O riso animou-me. As palavras pareciam ser uma troça consigo mesma, uma vez
que, desde manhã, era mulher, como eu era homem. Achei-lhe graça e, para dizer
tudo, quis provar-lhe que era moça inteira. Peguei-lhe levemente na mão direita,
depois na esquerda, e fiquei assim pasmado e trêmulo. Era a idéia com mãos.
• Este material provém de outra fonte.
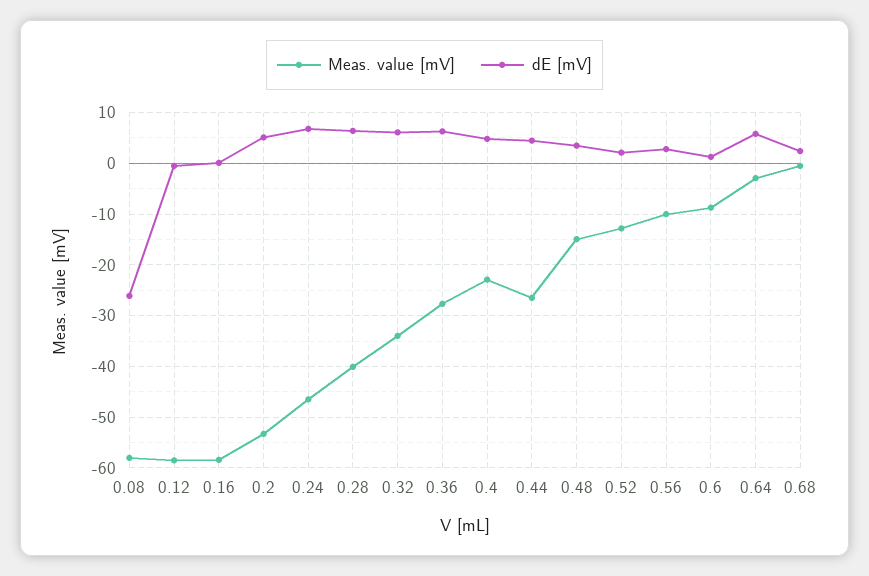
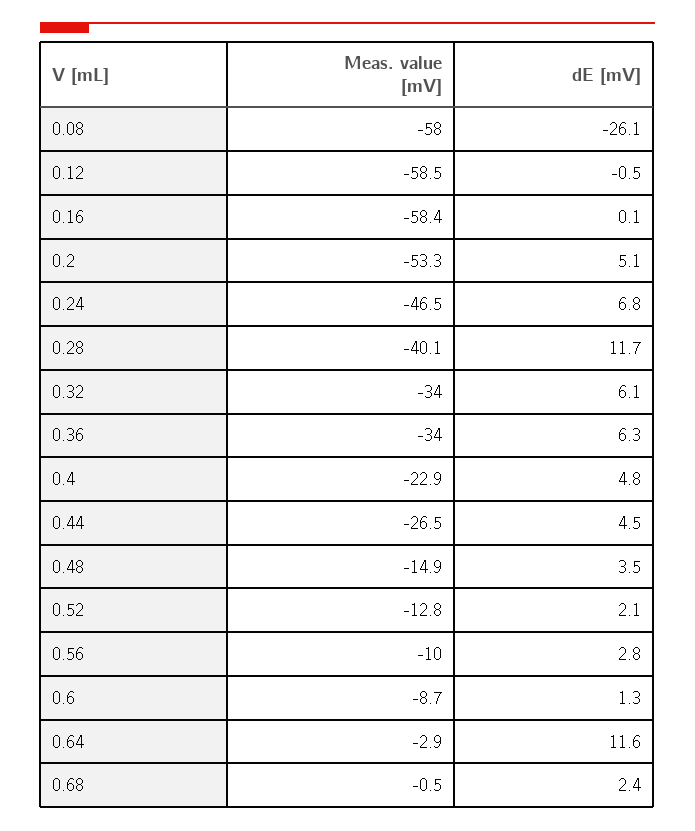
dE [mV], 0.28: 6 -> 11.7
Meas. value [mV], 0.36: -28 -> -34
dE [mV], 0.64: 6 -> 11.6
Quis puxar as de Capitu, para obrigá-la a vir atrás delas, mas ainda agora a ação
não respondeu à intenção. Contudo, achei-me forte e atrevido. Não imitava
ninguém; não vivia com rapazes, que me ensinassem anedotas de amor. Não
conhecia a violação de Lucrécia. Dos romanos apenas sabia que falavam pela
artinha do Padre Pereira e eram patrícios de Pôncio Pilatos. Não nego que o final
do penteado da manhã era um grande passo no caminho da movimentação
amorosa, mas o gesto de então foi justamente o contrário deste. De manhã, ela
derreou a cabeça, agora fugia-me; nem é só nisso que os lances diferiam; em
outro ponto, parecendo haver repetição, houve contraste.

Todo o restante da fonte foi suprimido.